§ Directions for this task
The required result is every line of the records that includes "index".

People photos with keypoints
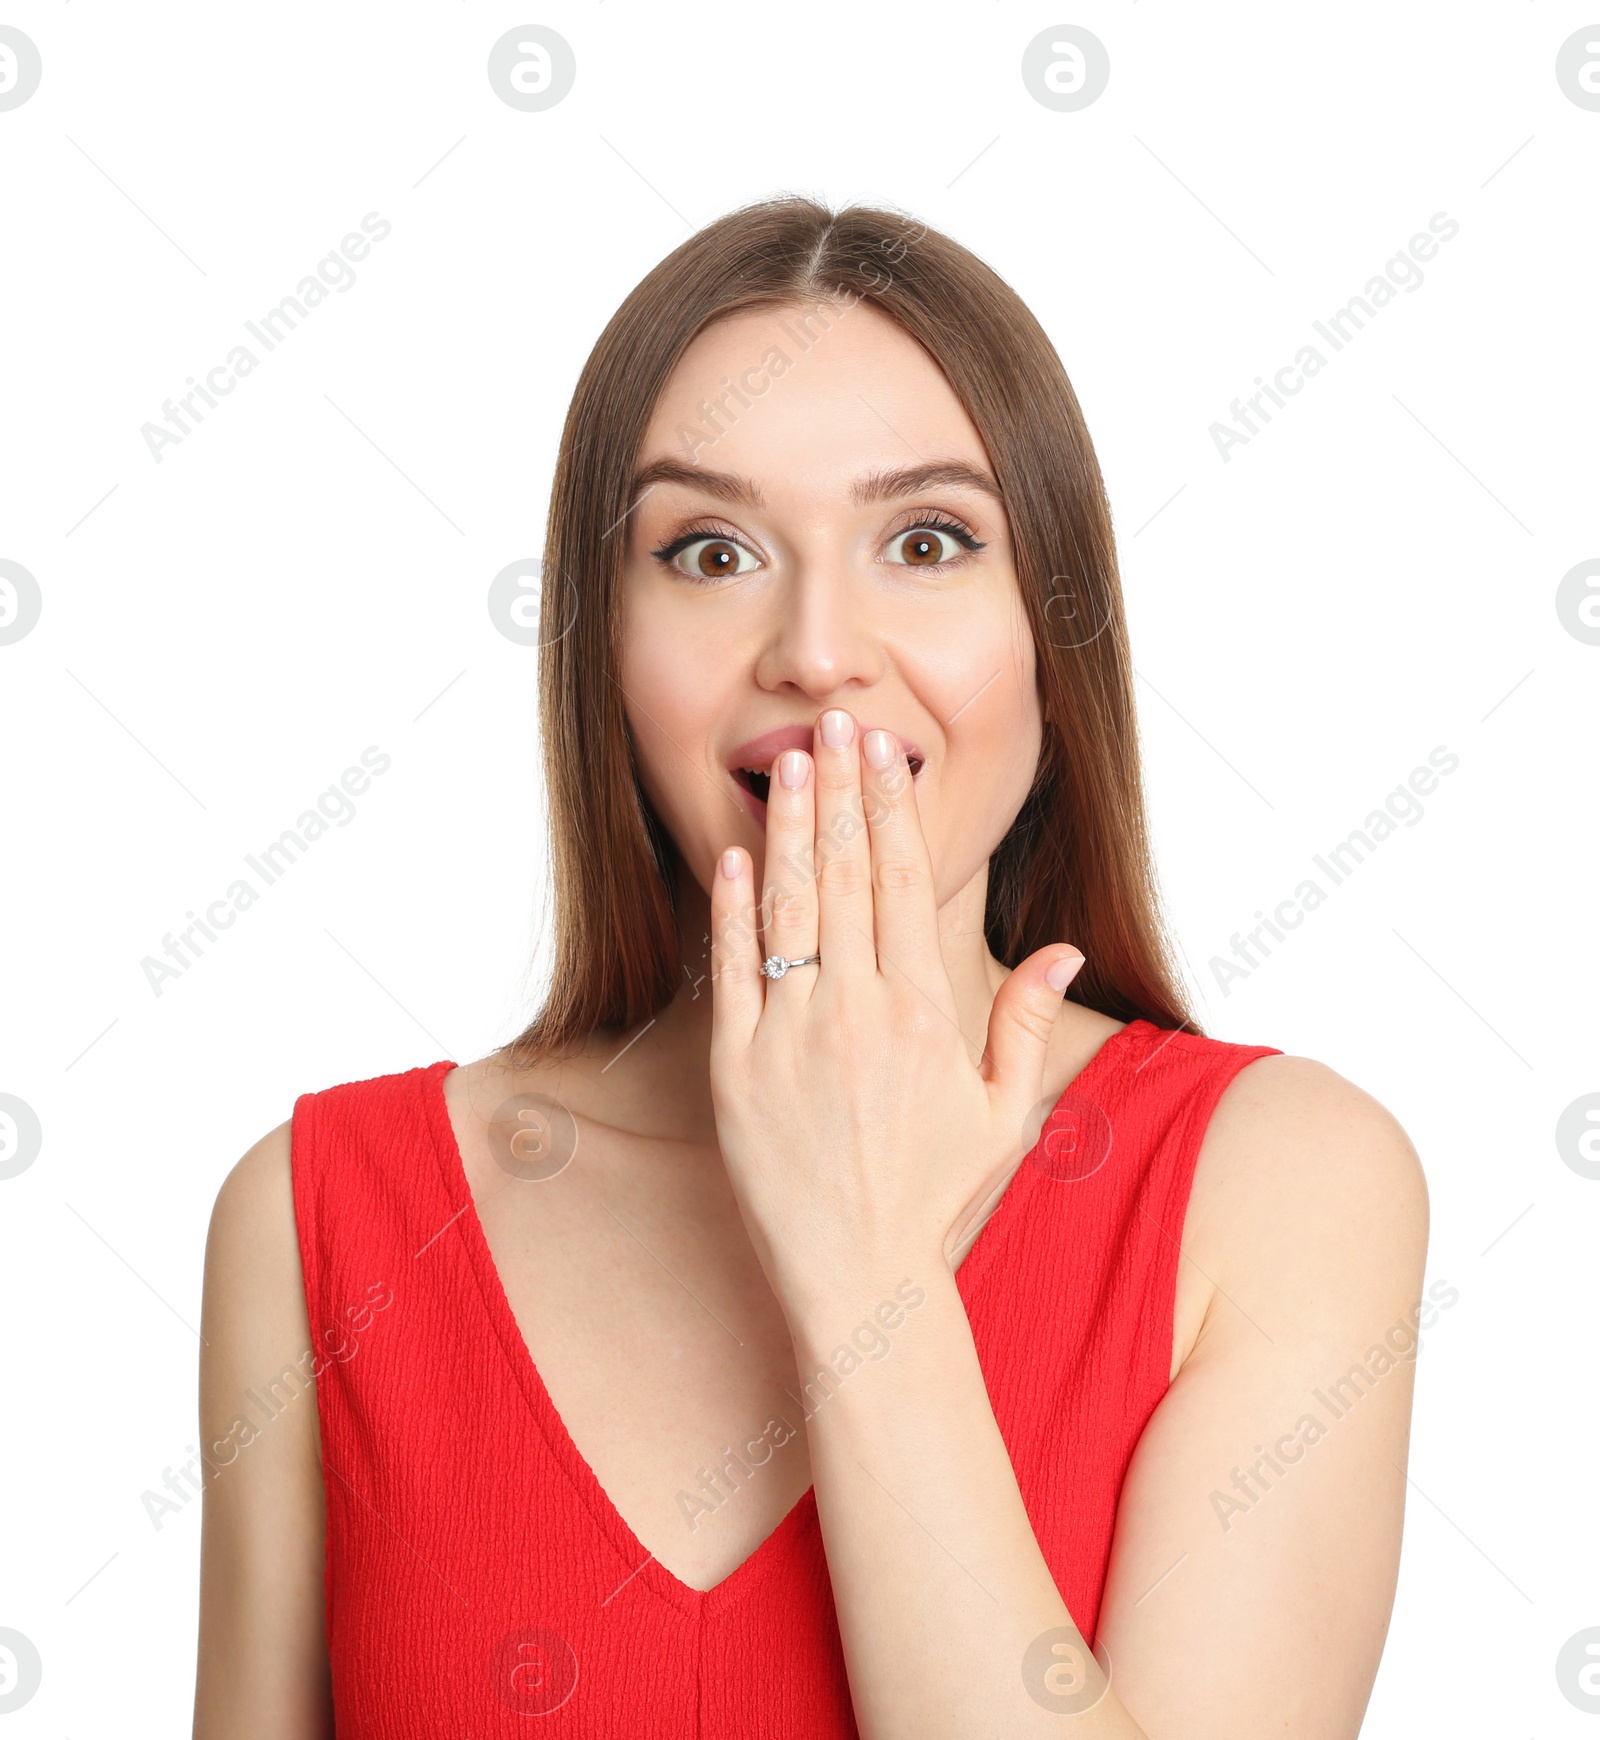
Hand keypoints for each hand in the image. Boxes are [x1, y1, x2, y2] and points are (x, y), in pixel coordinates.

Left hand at [708, 706, 1084, 1333]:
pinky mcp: (736, 1067)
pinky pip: (730, 972)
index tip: (884, 754)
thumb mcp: (1001, 1111)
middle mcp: (857, 1011)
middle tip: (833, 724)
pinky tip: (734, 856)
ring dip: (791, 831)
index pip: (904, 883)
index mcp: (923, 1011)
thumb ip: (1025, 1021)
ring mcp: (790, 1036)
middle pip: (846, 877)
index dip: (891, 810)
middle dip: (841, 792)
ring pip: (789, 910)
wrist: (856, 1273)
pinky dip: (731, 911)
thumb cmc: (932, 1191)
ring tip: (790, 764)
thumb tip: (1066, 948)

§ Output for this exercise
index tip: (884, 754)
index pip: (904, 883)
index mcp: (923, 1011)
index dip: (891, 810)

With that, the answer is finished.